---------- AVAILABLE DATA ----------
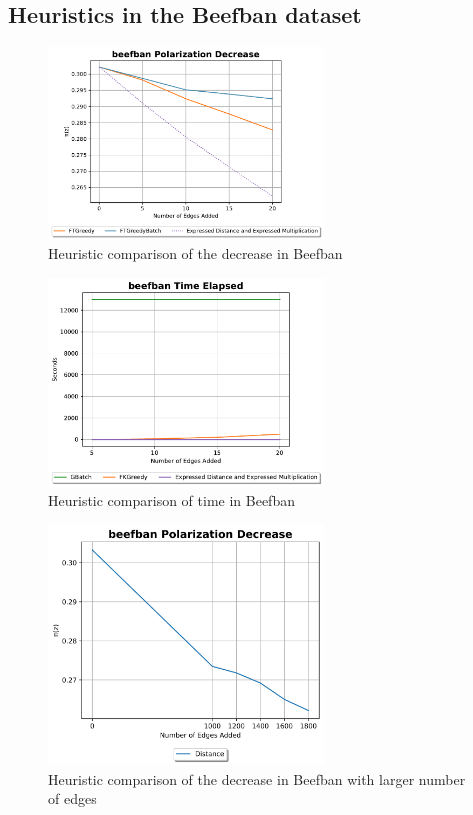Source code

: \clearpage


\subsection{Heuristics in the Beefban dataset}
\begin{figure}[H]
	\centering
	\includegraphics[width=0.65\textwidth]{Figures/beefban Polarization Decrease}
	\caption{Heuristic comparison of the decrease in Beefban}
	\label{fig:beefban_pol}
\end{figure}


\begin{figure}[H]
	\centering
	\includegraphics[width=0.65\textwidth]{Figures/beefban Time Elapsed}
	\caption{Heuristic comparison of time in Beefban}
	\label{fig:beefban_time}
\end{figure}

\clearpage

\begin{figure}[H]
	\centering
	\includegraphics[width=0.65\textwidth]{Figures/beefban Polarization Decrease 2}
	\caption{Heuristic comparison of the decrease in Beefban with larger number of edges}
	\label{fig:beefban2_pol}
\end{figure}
----------
### TASK DESCRIPTION
If a line in the data above holds the string "Polarization", report that line.

### TASK SOLUTION
	\includegraphics[width=0.65\textwidth]{Figures/beefban Polarization Decrease}
	\includegraphics[width=0.65\textwidth]{Figures/beefban Polarization Decrease 2}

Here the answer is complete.